Work request:
Repeat each entry in the data, exactly.

------ Supplied material ------

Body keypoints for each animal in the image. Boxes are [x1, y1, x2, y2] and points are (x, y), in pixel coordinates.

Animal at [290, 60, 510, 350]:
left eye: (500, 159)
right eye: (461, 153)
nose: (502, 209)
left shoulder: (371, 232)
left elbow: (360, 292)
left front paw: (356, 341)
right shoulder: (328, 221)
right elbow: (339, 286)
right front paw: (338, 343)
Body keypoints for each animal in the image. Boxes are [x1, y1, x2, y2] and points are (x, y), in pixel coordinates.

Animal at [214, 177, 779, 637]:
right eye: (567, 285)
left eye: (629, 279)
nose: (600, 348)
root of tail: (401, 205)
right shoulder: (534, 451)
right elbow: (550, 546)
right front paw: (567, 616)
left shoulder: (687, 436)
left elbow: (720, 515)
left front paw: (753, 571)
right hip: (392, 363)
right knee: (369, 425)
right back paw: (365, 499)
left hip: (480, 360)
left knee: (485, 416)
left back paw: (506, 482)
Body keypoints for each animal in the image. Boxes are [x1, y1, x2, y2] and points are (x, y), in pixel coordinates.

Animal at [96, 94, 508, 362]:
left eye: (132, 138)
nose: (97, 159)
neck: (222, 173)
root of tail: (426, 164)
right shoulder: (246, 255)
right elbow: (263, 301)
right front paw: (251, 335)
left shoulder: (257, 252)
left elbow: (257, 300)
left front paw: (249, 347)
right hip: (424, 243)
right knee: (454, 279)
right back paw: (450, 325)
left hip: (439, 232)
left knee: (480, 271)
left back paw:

------

Result of the exercise:
Body keypoints for each animal in the image. Boxes are [x1, y1, x2, y2] and points are (x, y), in pixel coordinates.

Animal at [290, 60, 510, 350]:
left eye: (500, 159)
right eye: (461, 153)
nose: (502, 209)
left shoulder: (371, 232)
left elbow: (360, 292)
left front paw: (356, 341)
right shoulder: (328, 221)
right elbow: (339, 286)
right front paw: (338, 343)
Body keypoints for each animal in the image. Boxes are [x1, y1, x2, y2] and points are (x, y), in pixel coordinates.

Animal at [214, 177, 779, 637]:
right eye: (567, 285)
left eye: (629, 279)
nose: (600, 348)
root of tail: (401, 205)
right shoulder: (534, 451)
right elbow: (550, 546)
right front paw: (567, 616)
left shoulder: (687, 436)
left elbow: (720, 515)
left front paw: (753, 571)
right hip: (392, 363)
right knee: (369, 425)
right back paw: (365, 499)
left hip: (480, 360)
left knee: (485, 416)
left back paw: (506, 482)
Body keypoints for each animal in the image. Boxes are [x1, y1, x2, y2] and points are (x, y), in pixel coordinates.

Animal at [96, 94, 508, 362]:
left eye: (132, 138)
nose: (97, 159)
neck: (222, 173)
root of tail: (426, 164)
right shoulder: (246, 255)
right elbow: (263, 301)
right front paw: (251, 335)
left shoulder: (257, 252)
left elbow: (257, 300)
left front paw: (249, 347)
right hip: (424, 243)
right knee: (454, 279)
right back paw: (450, 325)
left hip: (439, 232)
left knee: (480, 271)
left back paw:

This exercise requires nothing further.